* _Data for this task_:
================

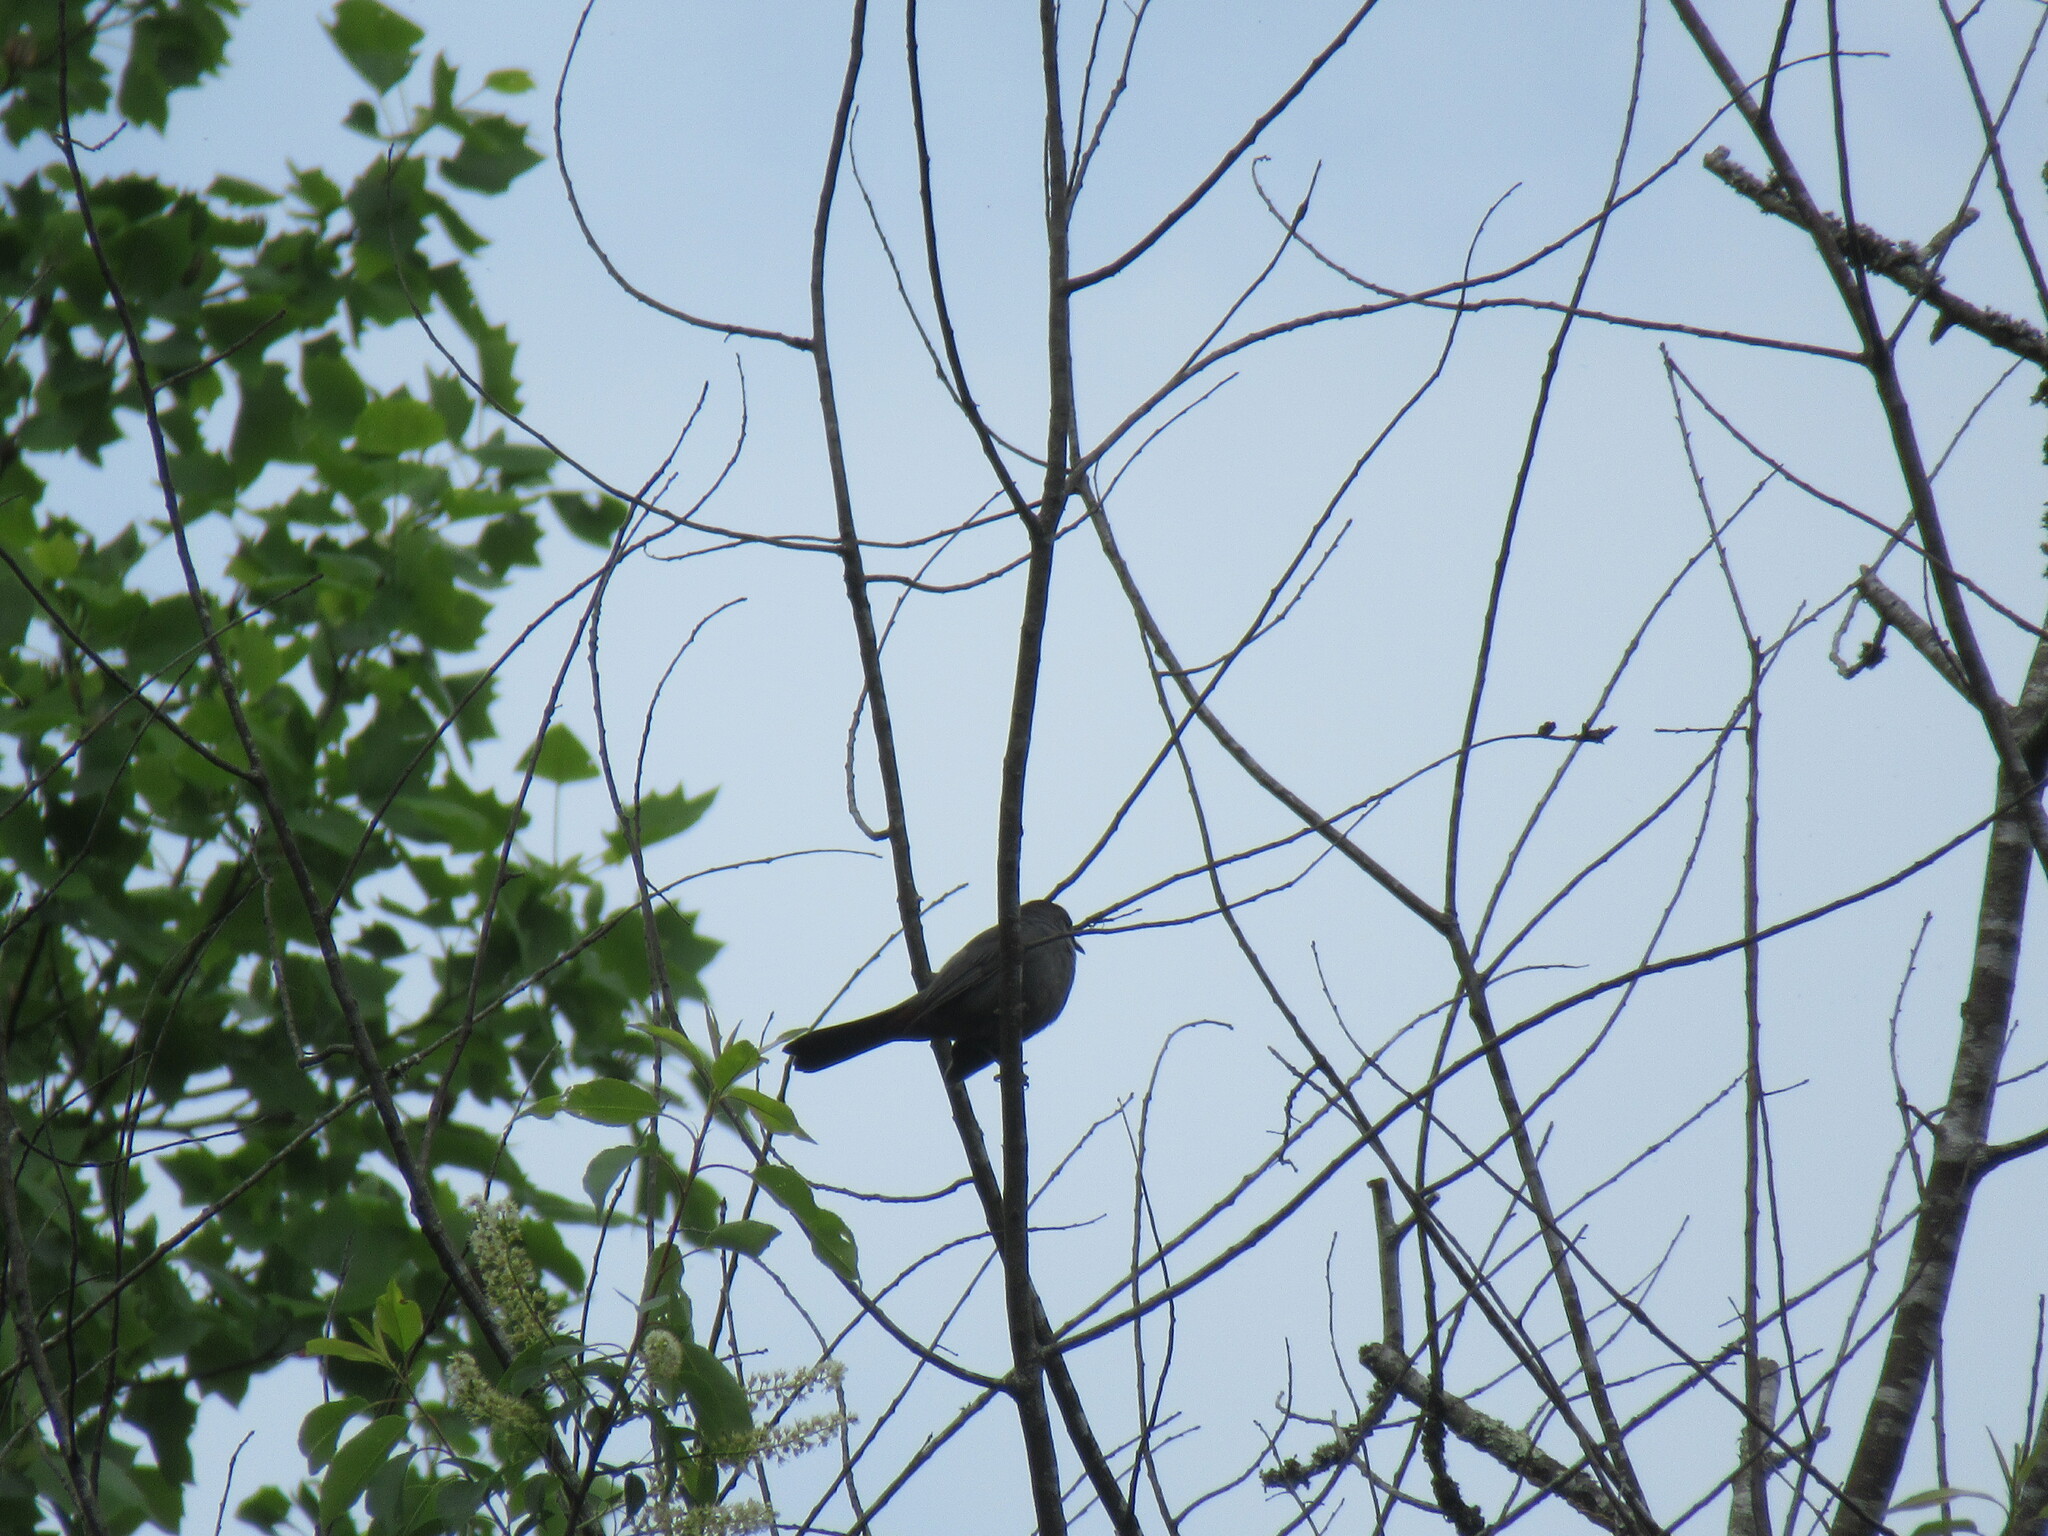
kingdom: Animalia
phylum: Chordata
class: Aves
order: Passeriformes
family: Mimidae
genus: Dumetella
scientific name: Dumetella carolinensis
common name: Gray catbird
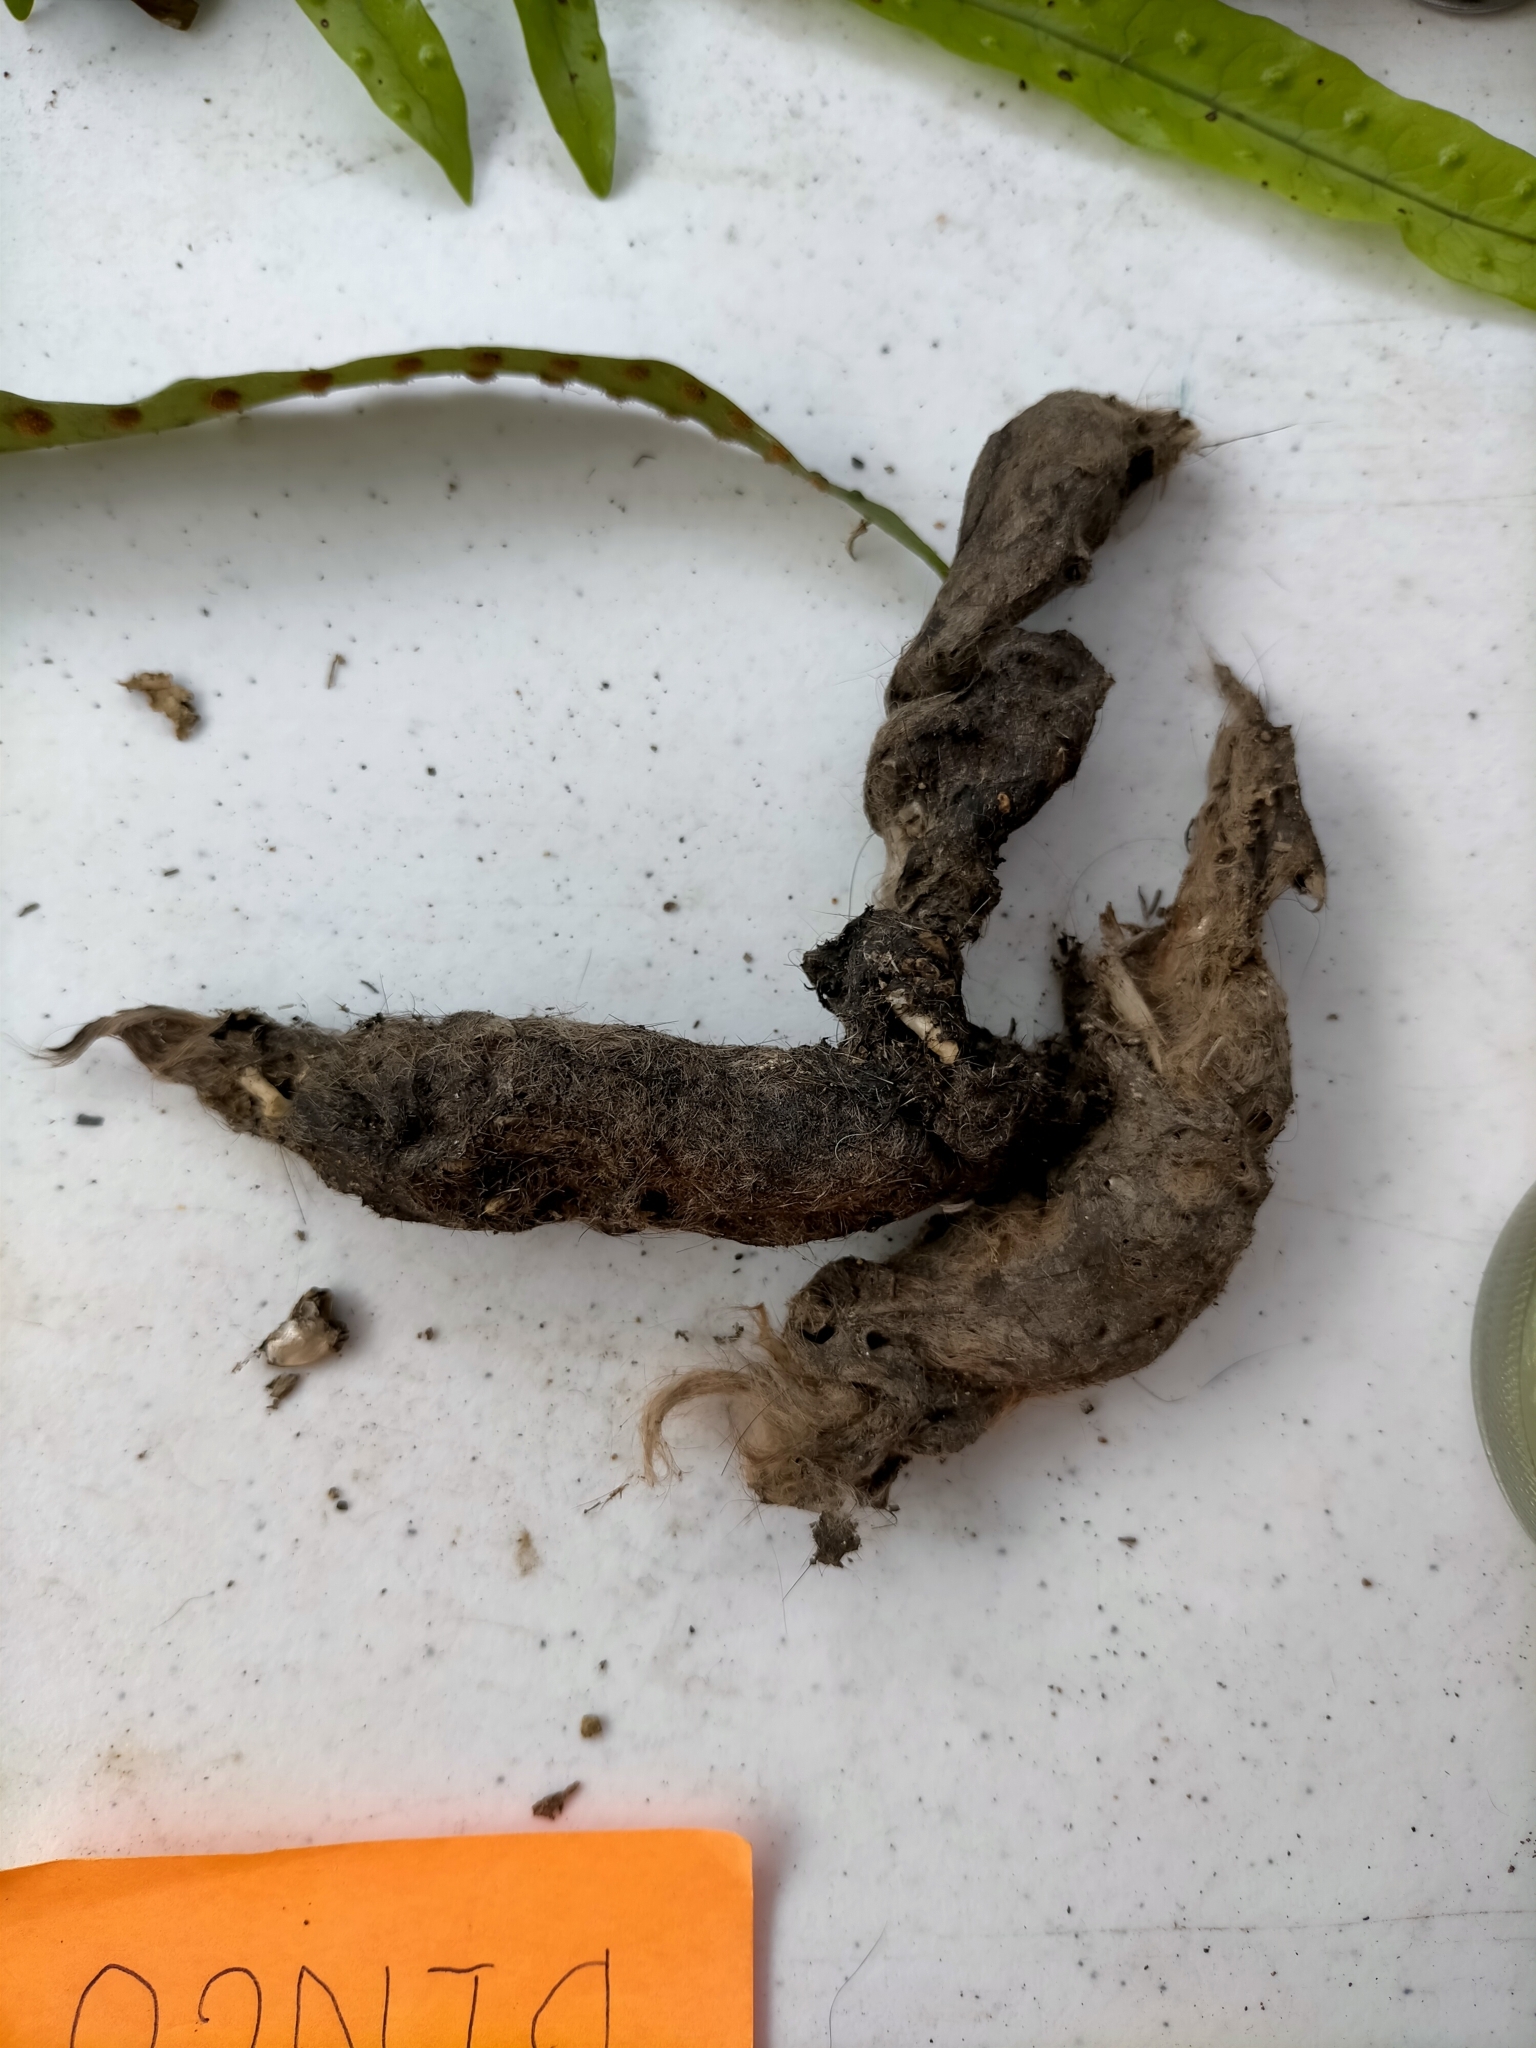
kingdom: Animalia
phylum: Chordata
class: Mammalia
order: Dasyuromorphia
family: Dasyuridae
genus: Sarcophilus
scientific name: Sarcophilus harrisii
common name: Tasmanian devil
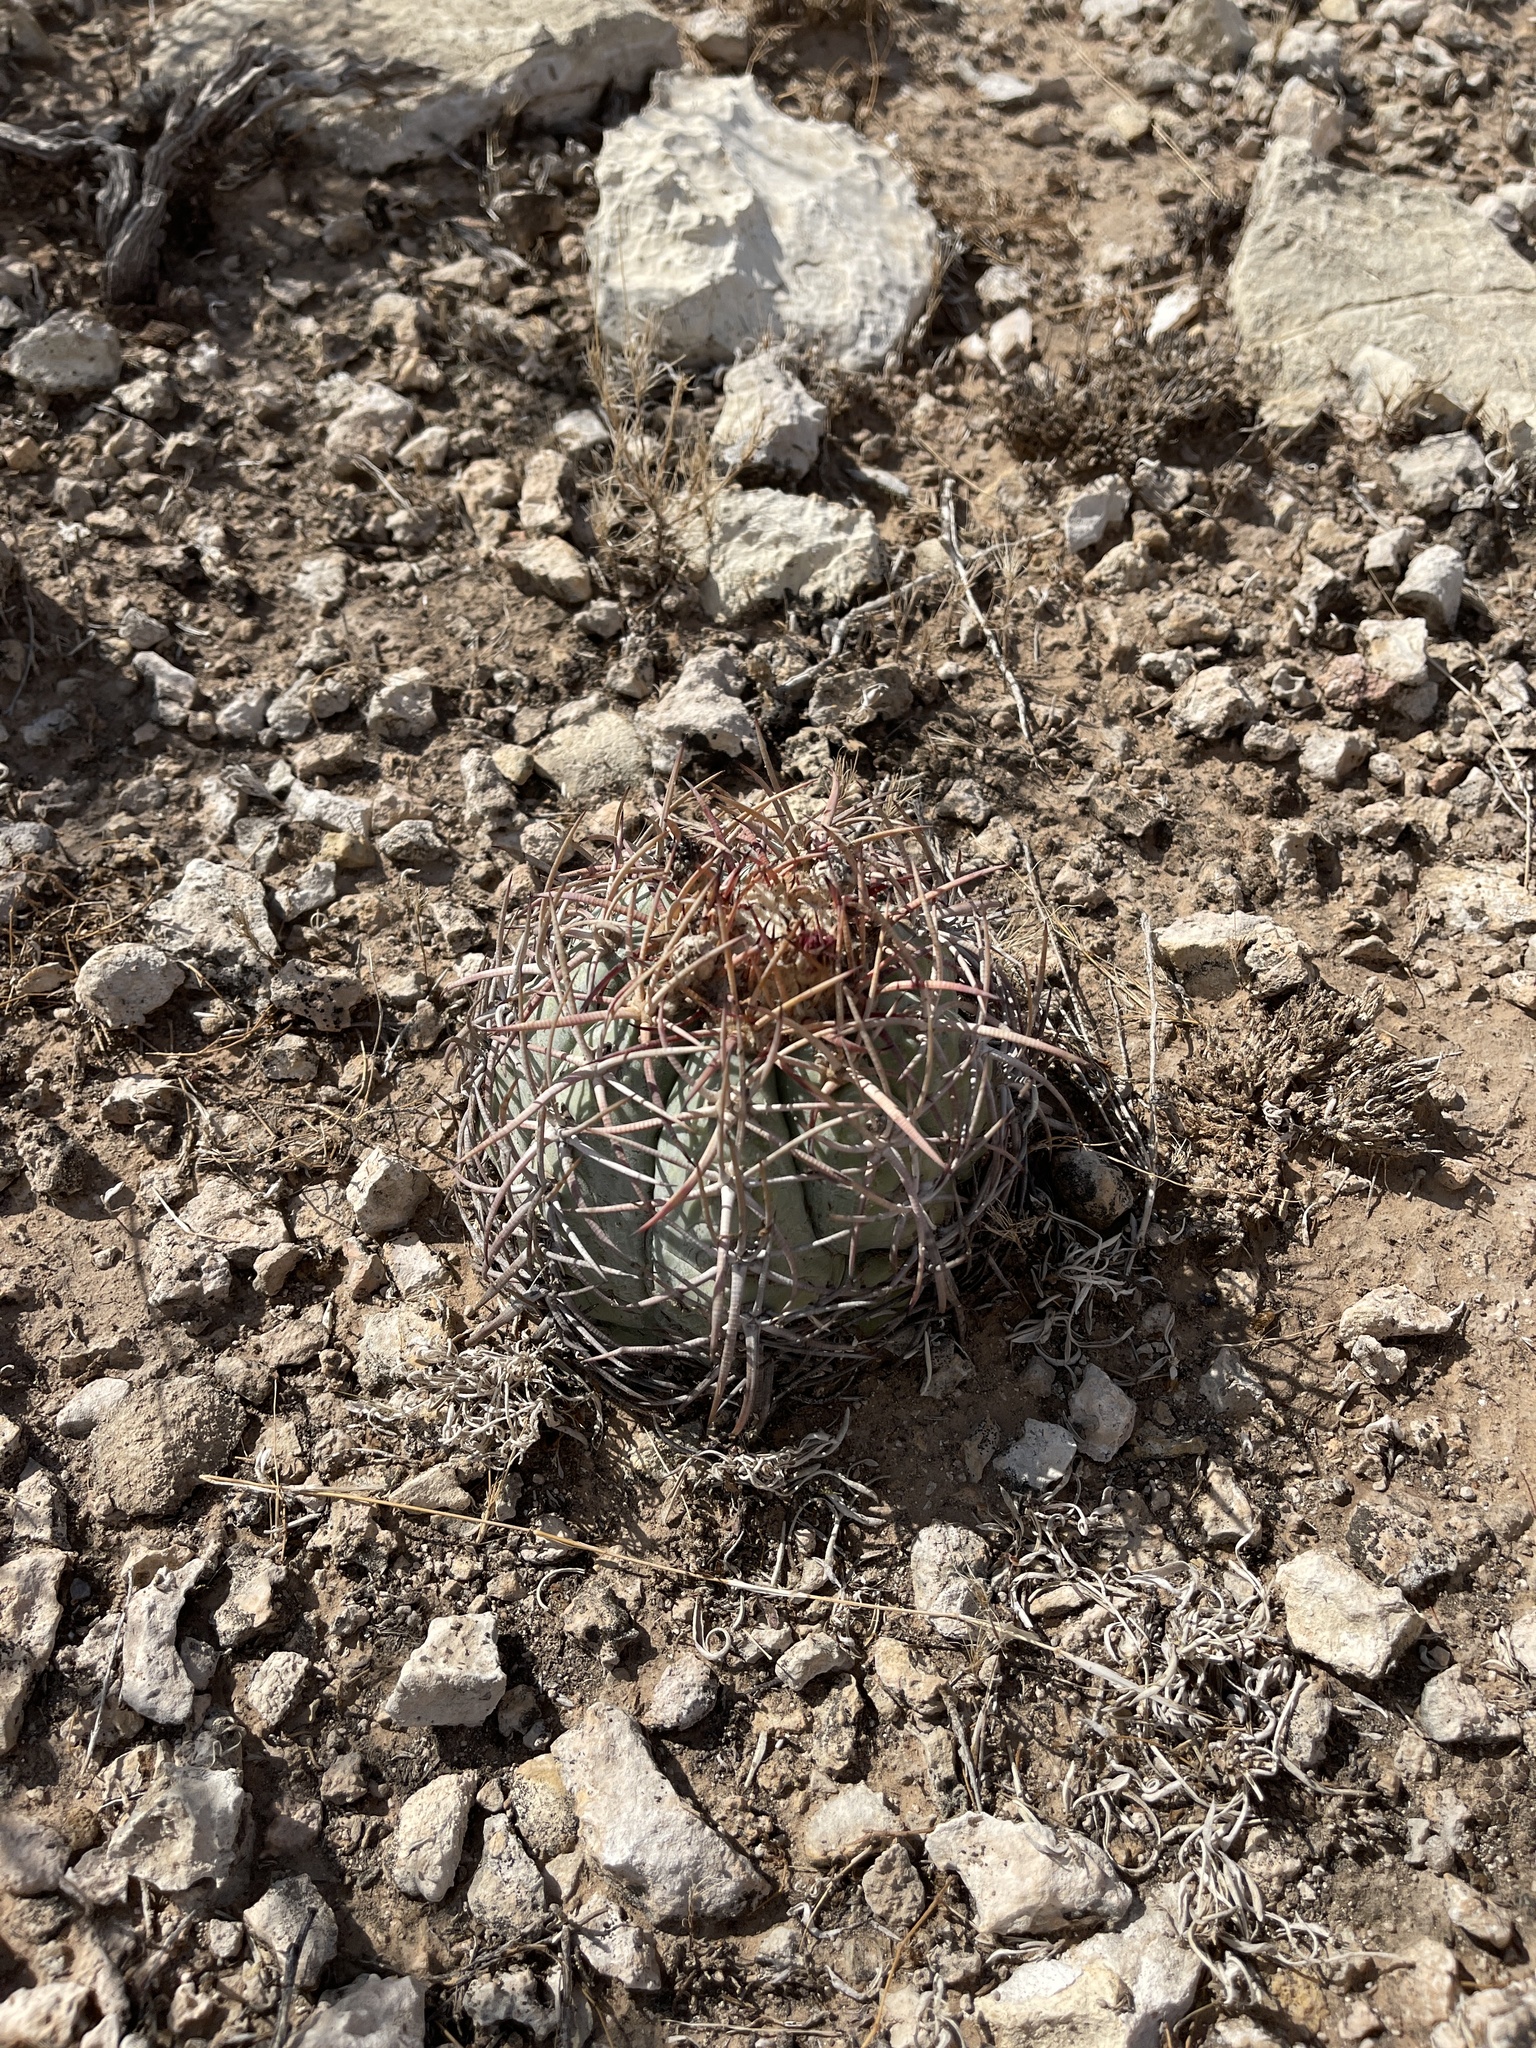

================

* _Job_: Starting with the line that contains "genus: Dumetella" and going on through the end of the material, substitute "vernacular name" for "common name" and change nothing else. Give only those lines, and leave out the pictures.

* _The solution_:
genus: Dumetella
scientific name: Dumetella carolinensis
vernacular name: Gray catbird
kingdom: Animalia
phylum: Chordata
class: Mammalia
order: Dasyuromorphia
family: Dasyuridae
genus: Sarcophilus
scientific name: Sarcophilus harrisii
vernacular name: Tasmanian devil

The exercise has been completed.